Change. It happens all around us every day, planned and unplanned.
As a sales technologist, I am always looking for the next new thing. Change is what drives my world. Over the last two months, there has been a burst of change in the world of Apple products, more than typical from what had been a predictable change cycle.
First, the new iPhone 5 with its new size, 4G wireless, faster processor and the new “Lightning” connector. It is this little connector that has caught my attention. I have read a large number of comments that are critical of Apple for making the change, requiring new cables, adapters, and accessories. There are numerous benefits that the new connector provides, yet many are complaining of the change.
Then the iPad Mini announcement, which had been widely anticipated for some time. It also has the new connector.
It was the surprise announcement during the iPad Mini announcement that kicked the complainers into high gear though – the new iPad 4! The iPad 4 now features a faster processor and you guessed it, the “Lightning” connector. Pretty much everyone that has bought an iPad 3 (that is what I am still calling it) since it’s release seven months ago is complaining of the change.
I understand the frustration of those that bought an iPad 3. It is only seven months old. Apple has never released an updated product this close to a previous release before. Expectations were not met. That is a lesson for all of us to learn from, but the topic for another post.
As a student of change, I look at it from the other side of the table. As a sales person, I see opportunities.
The new connector replaces technology that goes all the way back to the original iPod and iPhone. The new capabilities are long overdue, and after having used the new connector on my new iPhone 5, wish it would have happened much sooner. It is an improvement in performance and convenience.
The facts are that the competitive pressure on Apple has never been greater. Samsung, Google, Amazon and others are hammering away with products of their own.They are also under the gun to deliver new innovations under the leadership of Tim Cook, with everyone wondering if Apple can continue to innovate without Steve Jobs. Would you really want to purchase an iPhone 3 today in this market? Of course not.

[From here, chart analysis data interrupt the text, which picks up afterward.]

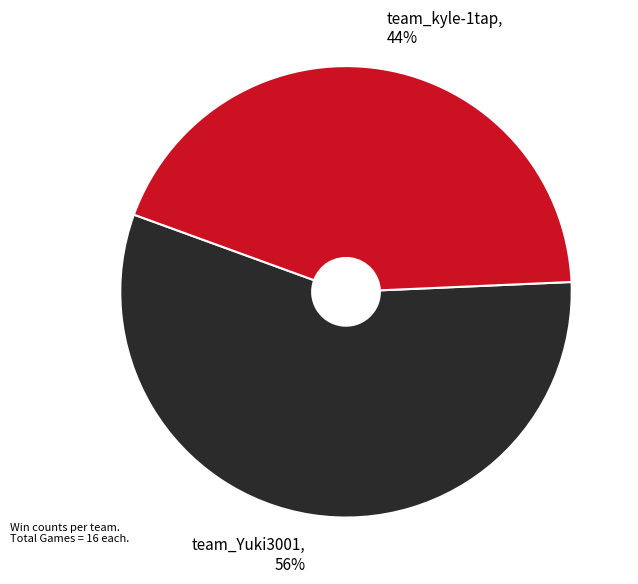

Is there any slice that represents more than half of the pie?

Yes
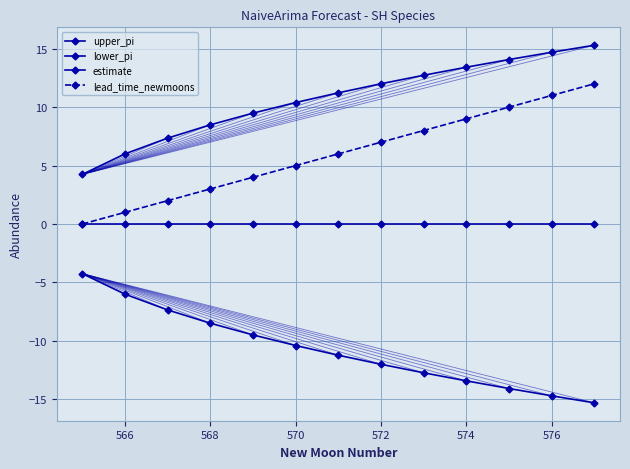

How many values in the lead_time_newmoons series are below 6?

6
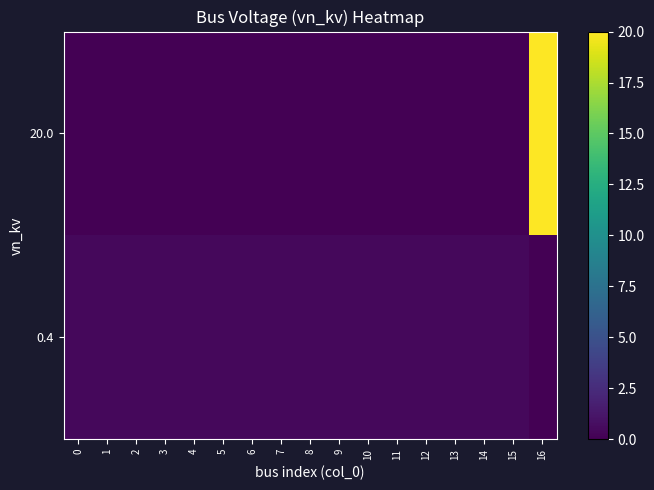

At which category is the sum across all series the highest?

16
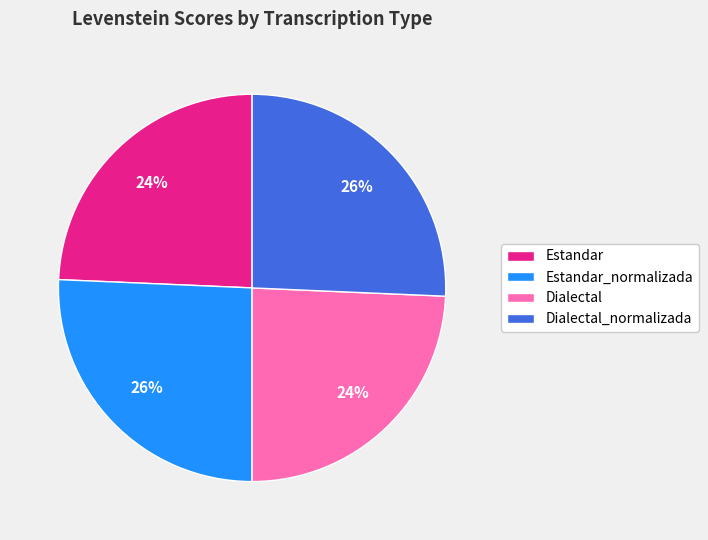

What percentage is the Dialectal_normalizada slice, to the nearest percent?

26%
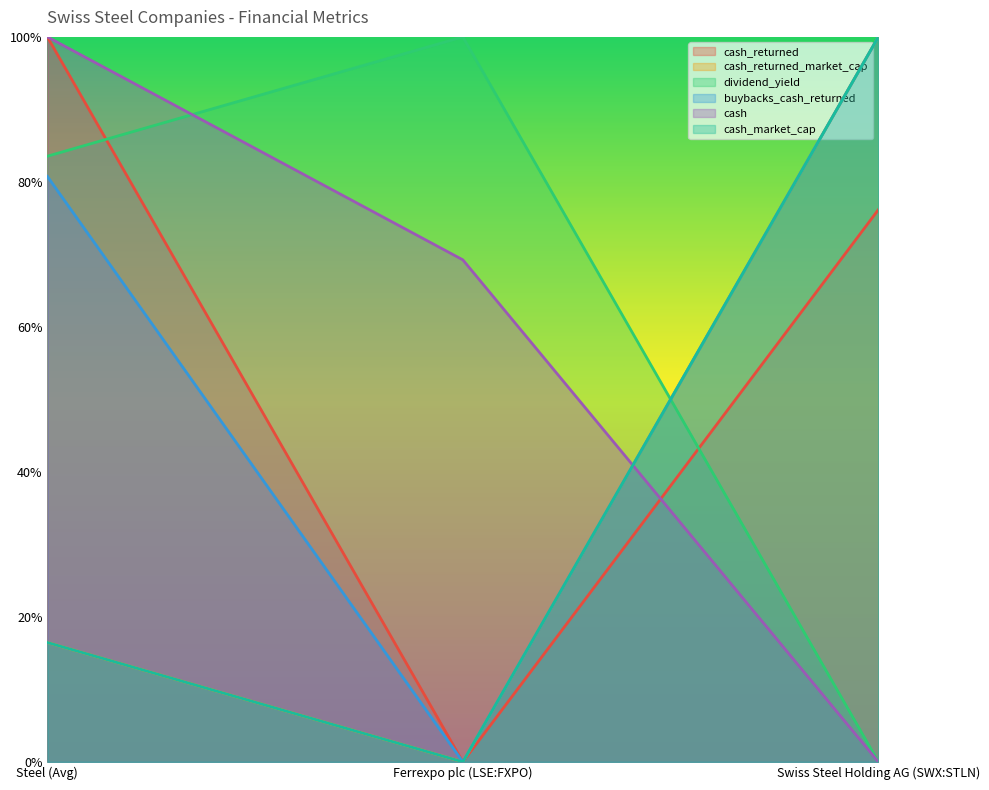

How many series are shown in this chart?

6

I am reminded of one of the best-selling books in my annual Top Sales Books to Read list from this past year by a friend of mine here in Seattle, Brett Clay titled “Selling Change: 101+ Secrets for Growing Sales by Leading Change“. In it, Brett explores change in detail and it’s significance in the sales profession. His Secret #2 is: People Only Buy When Forced. Steve Jobs himself is quoted as saying in BusinessWeek (25 May 1998),
“It’s really hard to design products by focus groups. A lot of times, people don’t know what they want until you show it to them.”
Are you celebrating change in your sales efforts? Is your company perceived as an agent of change, an innovator?
I encourage you to embrace change. Not for change sake, but for the opportunities that come along for the ride. Change is a significant emotional trigger that each of us can learn to embrace rather than resist. You will come out ahead by embracing the changes as they come. Change is going to happen with you or without you. Learn to leverage change to meet the needs of those you serve. You and they will both come out ahead by doing so. You do not want to be the sales person or company that is attempting to convince a prospective customer that your outdated version of the iPhone 3 is a better investment than the fresh, new iPhone 5 that your competitor is selling. At least I don’t want to be in that position. What about you?